Andre Engels wrote:
On 9/10/05, Gerard Meijssen
<gerard.meijssen(a)gmail.com> wrote:
Where does it say in the goals of the WMF that
everything is to be text
based? It says that we are "dedicated to encouraging the growth,
development and distribution of free, multilingual content, and to
providing the full content of these wiki-based projects to the public
free of charge." Not even the Wiki principles make it compulsary to be
text based.
No, but the Wiki principles do make it compulsory to be easily edited.
The only alternative for text-based that anyone has brought forward is
to use videos of people signing. Using that method would mean that one
would have to re-sign the whole article each time one would want to
correct a small error. Not to mention that it is a highly
non-standardized system. It would be comparable to a system of having
a Wikipedia consisting completely of scans of hand-written articles,
or of sound files.
Andre's analogy with scans of hand-written documents or sound files of
articles being read out is a very good one.
Just for the record, I am _in favour_ of starting Wikis for _all_ sign
languages, subject only to the normal rules for creating Wikipedias in
any new language, _if_ the technical problem of representing and editing
them in a Wiki can be solved.
I'm also not against someone making video files of signed Wikipedia
articles: but this would not be a Wikipedia, or even something closely
resembling one. It might, however, be a valid way of publishing
Wikipedia content, in the same way as publishing a printed or audiobook
version of Wikipedia content.
I've sent a message to the Unicode mailing list asking if there are
plans to encode the written forms of signed languages in Unicode. So
far, the answer has been a terse "Yes, there are plans."

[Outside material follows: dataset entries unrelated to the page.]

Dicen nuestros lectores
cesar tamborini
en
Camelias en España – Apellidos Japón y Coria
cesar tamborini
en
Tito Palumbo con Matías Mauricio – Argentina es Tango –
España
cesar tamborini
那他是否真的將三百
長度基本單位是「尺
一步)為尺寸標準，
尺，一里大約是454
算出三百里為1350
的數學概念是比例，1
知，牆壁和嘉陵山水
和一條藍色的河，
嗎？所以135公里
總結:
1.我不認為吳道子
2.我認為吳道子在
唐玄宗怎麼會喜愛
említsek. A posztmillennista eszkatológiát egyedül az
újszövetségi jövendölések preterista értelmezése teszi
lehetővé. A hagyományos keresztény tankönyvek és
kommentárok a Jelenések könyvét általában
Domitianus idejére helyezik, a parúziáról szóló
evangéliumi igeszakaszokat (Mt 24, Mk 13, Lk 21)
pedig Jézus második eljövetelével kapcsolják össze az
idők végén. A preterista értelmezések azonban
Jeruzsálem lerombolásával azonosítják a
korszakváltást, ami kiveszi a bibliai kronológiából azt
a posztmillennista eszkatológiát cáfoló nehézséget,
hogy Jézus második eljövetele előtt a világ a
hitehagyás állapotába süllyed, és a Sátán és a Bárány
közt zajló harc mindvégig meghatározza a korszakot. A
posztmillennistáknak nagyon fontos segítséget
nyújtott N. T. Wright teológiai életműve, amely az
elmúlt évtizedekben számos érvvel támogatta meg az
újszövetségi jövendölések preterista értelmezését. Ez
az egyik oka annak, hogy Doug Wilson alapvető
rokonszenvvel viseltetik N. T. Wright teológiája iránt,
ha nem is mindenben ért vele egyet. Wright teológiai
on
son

We should also look at any possible trademark or other IP restrictions
on the writing systems: the term "SignWriting", for example, is
trademarked. See, for example,
http://signwriting.org/about/questions/quest0004.html, which still seems
slightly ambiguous to me. If we were to use it, we would probably want
either a more formal grant of GFDL-compatible rights to use the system
fromValerie Sutton and the Deaf Action Committee for SignWriting, or a
legal opinion that writing systems are not encumbered by
GFDL-incompatible restrictions.
We should also take the same considerations into account for Stokoe, or
any other writing system we might want to consider.